DIRECTIONS
Substitute "graduated cylinder" for every "measuring cylinder" in the listing below, changing nothing else and omitting the pictures.

SOURCE DATA
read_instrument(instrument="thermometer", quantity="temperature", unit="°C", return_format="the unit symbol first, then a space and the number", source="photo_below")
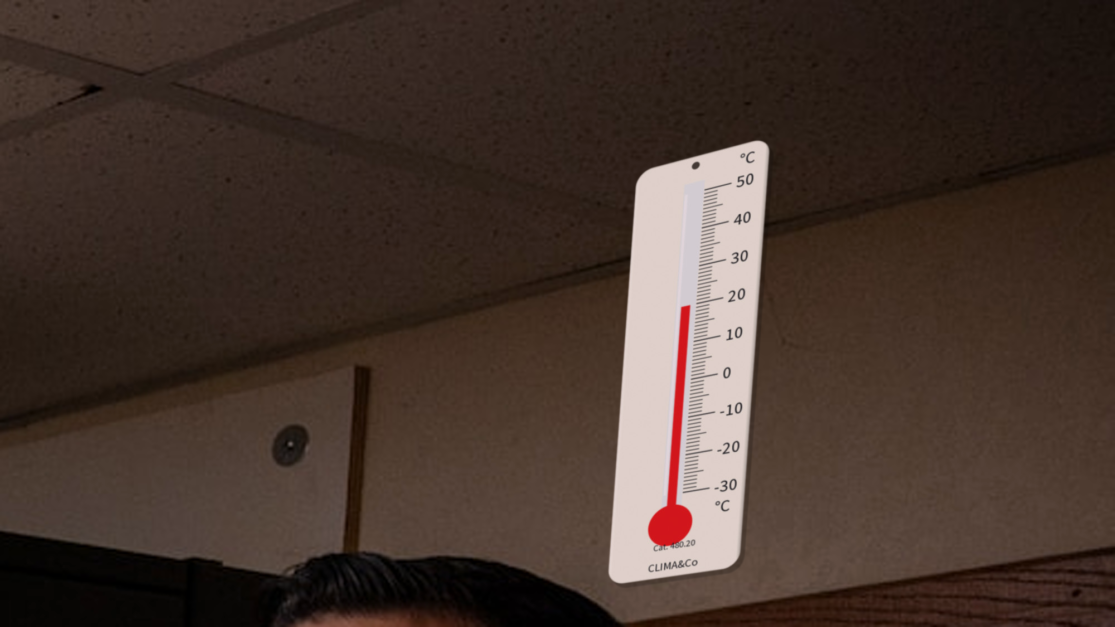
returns °C 20
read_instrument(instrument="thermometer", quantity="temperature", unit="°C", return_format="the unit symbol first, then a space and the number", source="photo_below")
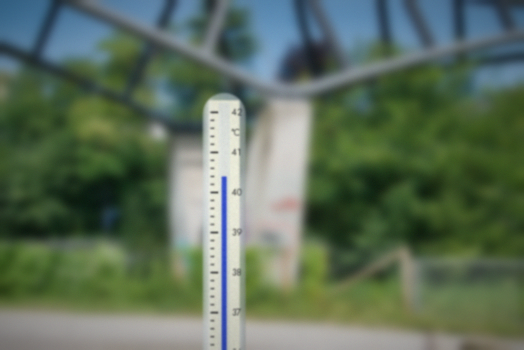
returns °C 40.4
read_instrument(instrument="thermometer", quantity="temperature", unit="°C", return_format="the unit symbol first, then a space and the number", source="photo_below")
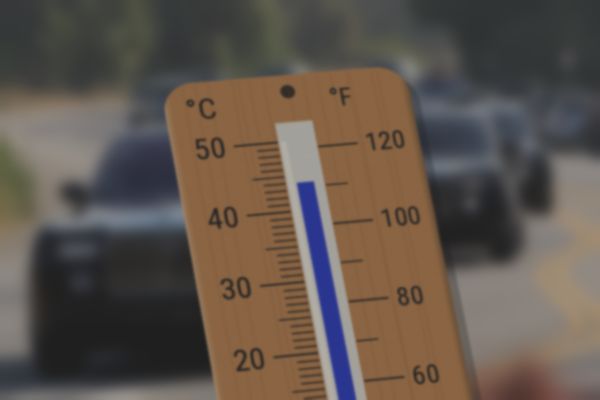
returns °C 44
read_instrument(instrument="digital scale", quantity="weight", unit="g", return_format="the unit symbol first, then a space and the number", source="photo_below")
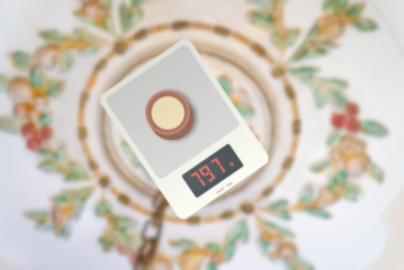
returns g 797
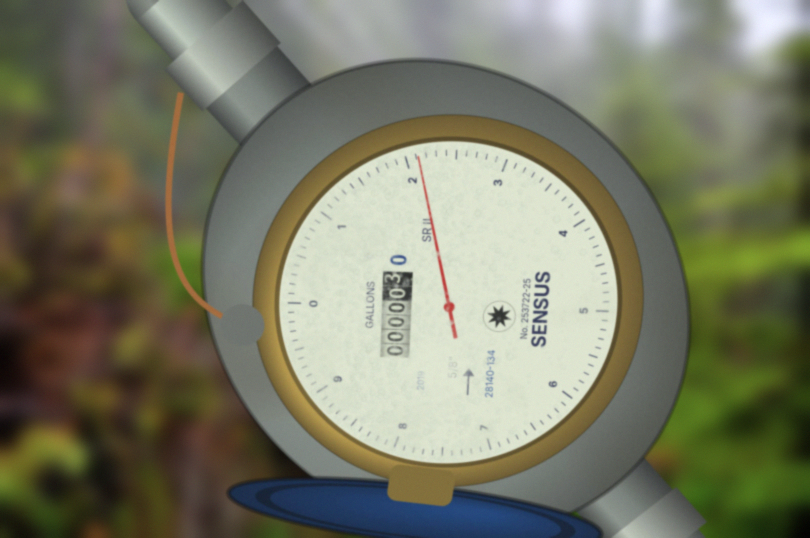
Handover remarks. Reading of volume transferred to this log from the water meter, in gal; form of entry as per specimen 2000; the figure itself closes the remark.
32.1
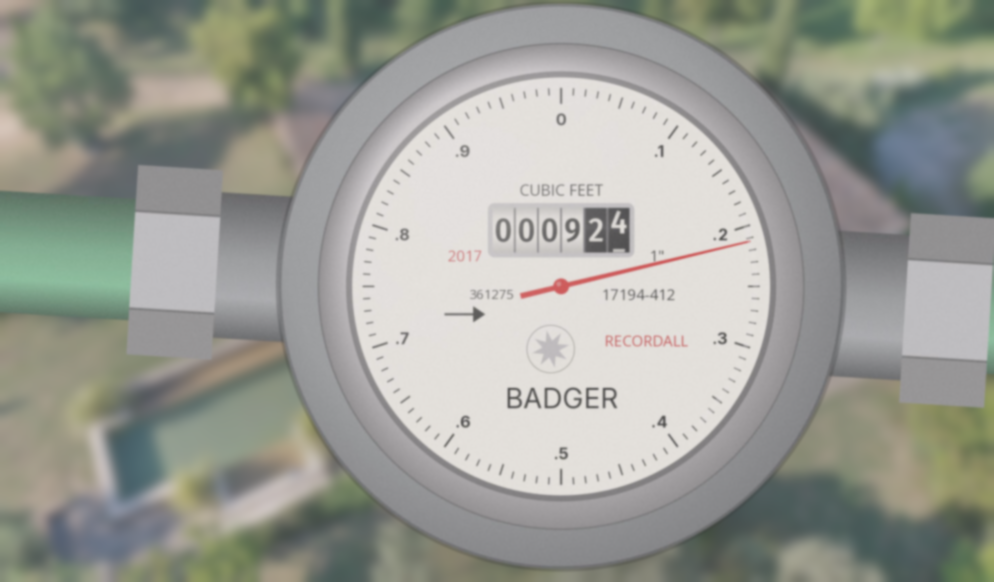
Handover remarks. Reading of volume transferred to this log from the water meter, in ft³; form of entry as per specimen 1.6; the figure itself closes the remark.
924.21
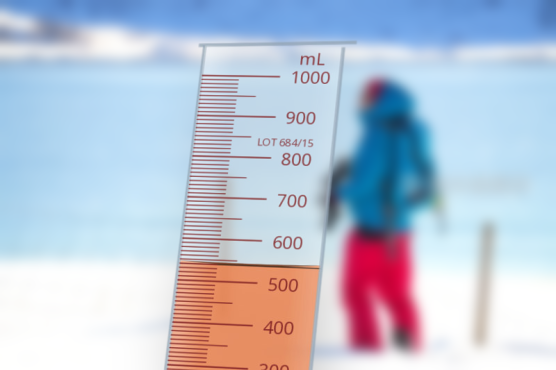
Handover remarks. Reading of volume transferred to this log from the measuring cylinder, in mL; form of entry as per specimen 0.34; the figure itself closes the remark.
540
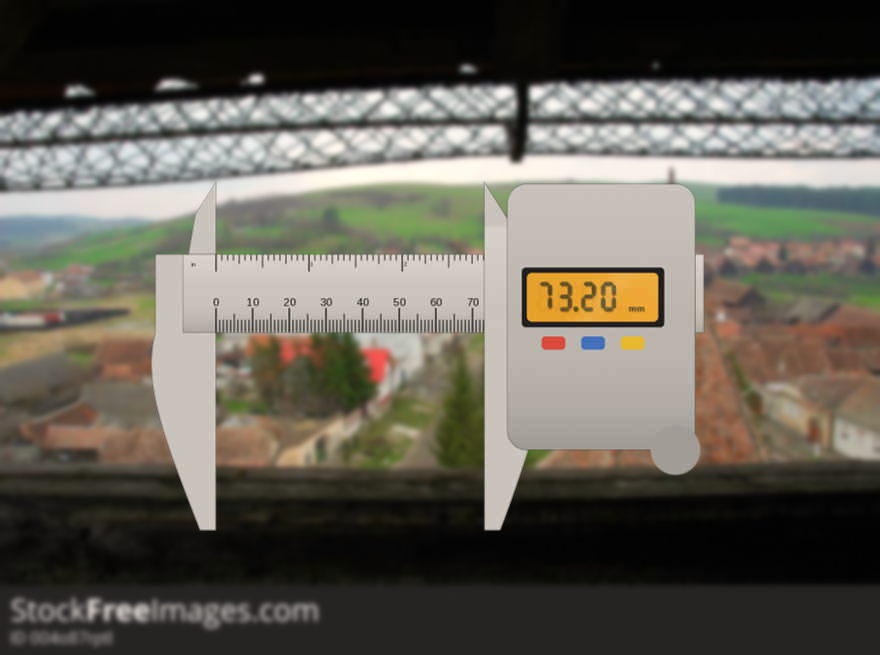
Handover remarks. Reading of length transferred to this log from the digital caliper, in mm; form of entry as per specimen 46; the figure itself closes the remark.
73.20
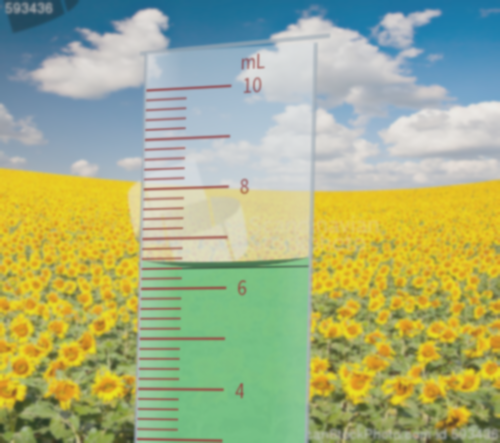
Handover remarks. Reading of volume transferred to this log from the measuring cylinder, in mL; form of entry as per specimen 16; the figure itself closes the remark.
6.4
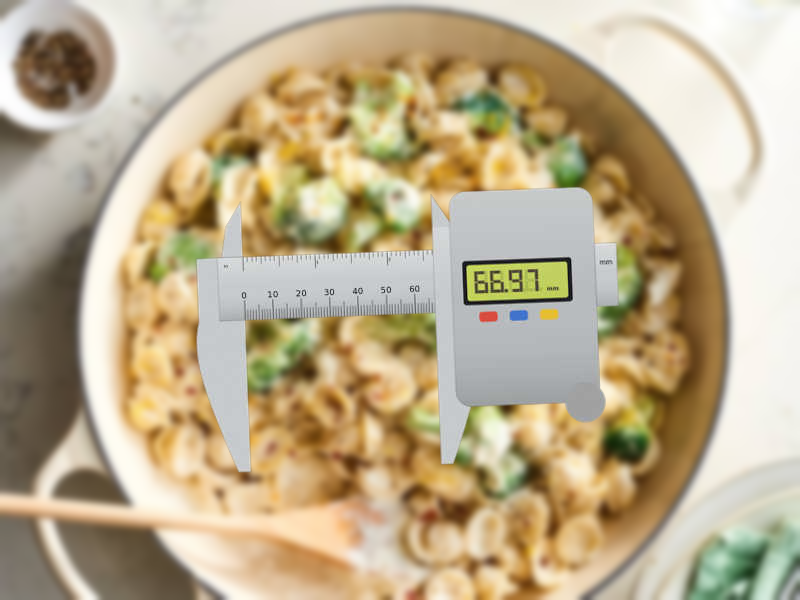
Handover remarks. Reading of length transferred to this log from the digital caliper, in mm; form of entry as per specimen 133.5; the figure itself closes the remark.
66.97
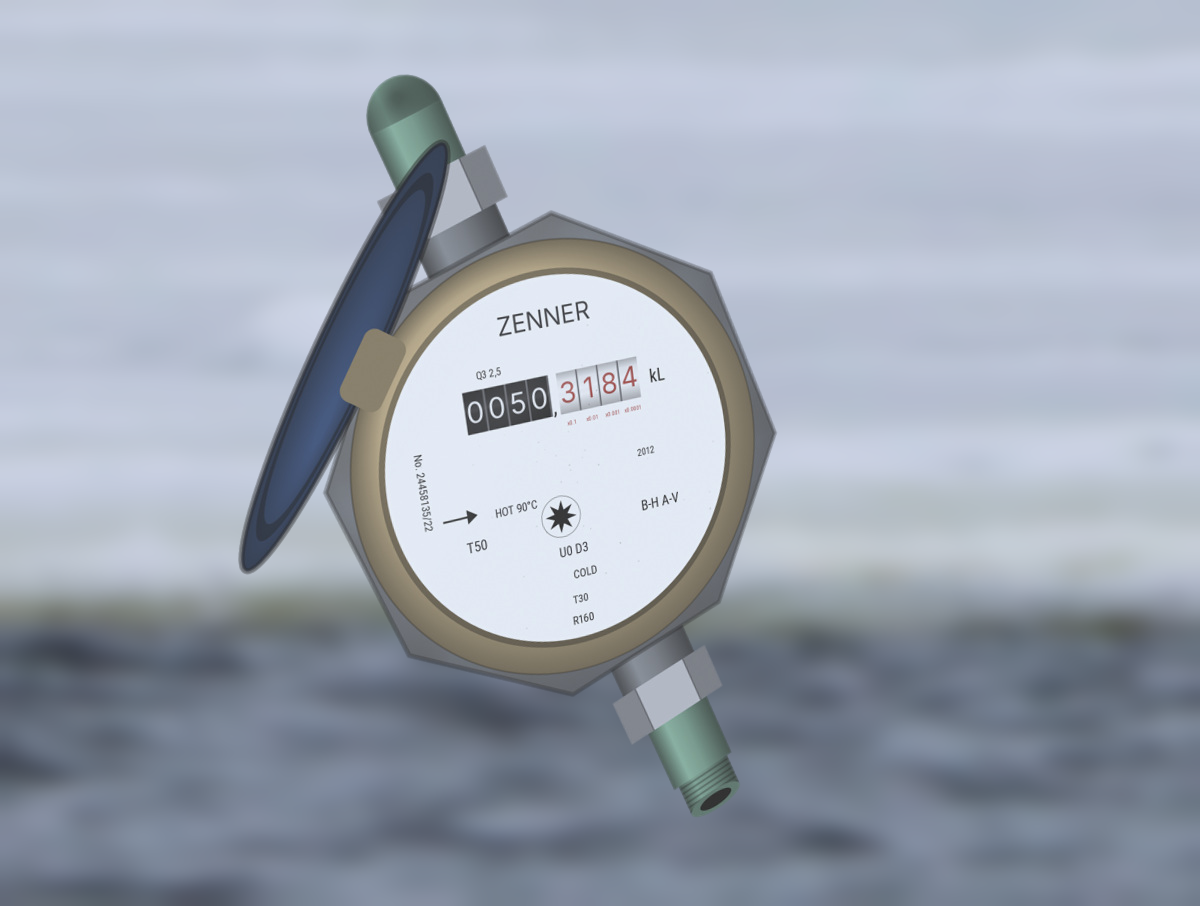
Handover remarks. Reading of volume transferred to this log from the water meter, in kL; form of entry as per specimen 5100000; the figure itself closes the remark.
50.3184
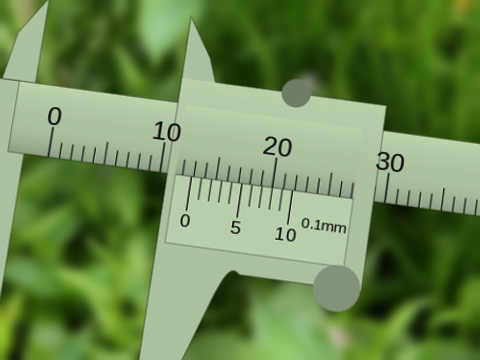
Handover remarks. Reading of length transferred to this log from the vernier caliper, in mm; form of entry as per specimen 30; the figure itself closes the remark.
12.8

FINISHED EXERCISE
read_instrument(instrument="thermometer", quantity="temperature", unit="°C", return_format="the unit symbol first, then a space and the number", source="photo_below")
returns °C 20
read_instrument(instrument="thermometer", quantity="temperature", unit="°C", return_format="the unit symbol first, then a space and the number", source="photo_below")
returns °C 40.4
read_instrument(instrument="thermometer", quantity="temperature", unit="°C", return_format="the unit symbol first, then a space and the number", source="photo_below")
returns °C 44
read_instrument(instrument="digital scale", quantity="weight", unit="g", return_format="the unit symbol first, then a space and the number", source="photo_below")
returns g 797
Handover remarks. Reading of volume transferred to this log from the water meter, in gal; form of entry as per specimen 2000; the figure itself closes the remark.
32.1
Handover remarks. Reading of volume transferred to this log from the water meter, in ft³; form of entry as per specimen 1.6; the figure itself closes the remark.
924.21
Handover remarks. Reading of volume transferred to this log from the graduated cylinder, in mL; form of entry as per specimen 0.34; the figure itself closes the remark.
540
Handover remarks. Reading of length transferred to this log from the digital caliper, in mm; form of entry as per specimen 46; the figure itself closes the remark.
73.20
Handover remarks. Reading of volume transferred to this log from the graduated cylinder, in mL; form of entry as per specimen 16; the figure itself closes the remark.
6.4
Handover remarks. Reading of length transferred to this log from the digital caliper, in mm; form of entry as per specimen 133.5; the figure itself closes the remark.
66.97
Handover remarks. Reading of volume transferred to this log from the water meter, in kL; form of entry as per specimen 5100000; the figure itself closes the remark.
50.3184
Handover remarks. Reading of length transferred to this log from the vernier caliper, in mm; form of entry as per specimen 30; the figure itself closes the remark.
12.8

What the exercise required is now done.